Investing in Japan in 2025: What are the risks?
The Japanese market remains heavily leveraged to the global cycle and any concerns about global growth will ultimately weigh heavily on it. Along with this, the direction of the currency remains one of the most frequently asked questions in our conversations with clients. With approximately 40% of corporate profits made outside Japan, a strong JPY is negative for earnings and for the market. That being said, the sensitivity of earnings to the exchange rate has declined over time. The sensitivity to USDJPY has declined from ~10% (i.e. 10% JPY appreciation reduces the profit by ~1%) to ~5% today. The consensus forecast for FY2024 and 2025 is based on the USDJPY assumption of around 145. Our analysis shows the aggregate profit level will be higher than where it is today even if USDJPY appreciates to 135, with everything else being equal.
Politics and geopolitical issues have been dominating news globally, and Japan has remained a beacon of stability. However, recent events in Japan have tested this after the ruling coalition between Liberal Democratic Party and Komeito lost the majority in the lower house election in October. However, this is unlikely to have a material impact on policy given all three main opposition parties (Constitutional Democratic Party of Japan, Democratic Party for the People and Japan Innovation Party) are not radically different from those of the ruling coalition. All combined, we are likely to see higher fiscal spending in 2025 which will provide additional support for the economy. In addition, there will be another election in July 2025.
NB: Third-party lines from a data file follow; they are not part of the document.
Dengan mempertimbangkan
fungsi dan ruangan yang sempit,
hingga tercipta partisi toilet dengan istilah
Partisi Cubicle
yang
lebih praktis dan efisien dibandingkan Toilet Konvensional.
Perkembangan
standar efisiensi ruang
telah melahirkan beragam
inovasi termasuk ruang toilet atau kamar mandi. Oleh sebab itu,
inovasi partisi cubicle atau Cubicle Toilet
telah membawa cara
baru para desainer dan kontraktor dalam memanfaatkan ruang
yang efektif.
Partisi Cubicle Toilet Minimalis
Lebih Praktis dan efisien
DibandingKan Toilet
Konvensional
Opportunities in the Japanese equity market
While the backdrop has undoubtedly improved for Japan now offers a multi-year opportunity, foreign investors which we believe grapple with the best way to gain exposure to the market. Global and Asia Pacific regional managers are still broadly underweight Japan and predominantly focused on the larger parts of the market. Given the breadth and depth of the Japanese market, there are a wealth of opportunities that fall outside the usual large index names.
The Japanese equity market remains one of the most under covered developed markets. This inefficiency creates a fertile opportunity for active managers and particularly those that have the focus and resource to delve deeper into the Japanese universe of companies.
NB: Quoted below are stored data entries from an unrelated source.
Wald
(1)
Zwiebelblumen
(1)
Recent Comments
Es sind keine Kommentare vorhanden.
Style has been a major driver of returns in the last decade, with strong rotations between value and growth leading the market. Growth led for the few years prior to Covid and in 2020, but since then we have seen value significantly outperform. Value, using Russell Nomura Total Value Index as its proxy, is 45% (cumulative) ahead of growth over 10 years to the end of December 2024. Sourced from Bloomberg Data as of 16 January 2025. As a result, the valuation spread between the two groups has narrowed. Our own internal 5-year expected return signal indicates the spread is narrow, which means that going forward stock selection is likely to be a bigger driver of returns, rather than style.
Without any clear signals for any particular style leadership, we believe that style is unlikely to be a big driver of returns in the next part of the cycle, with growth, value and core managers all being able to benefit. Bottom up stock selection will be key in identifying good companies trading on reasonable valuations. The most important factor investors should be focusing on is fundamentals!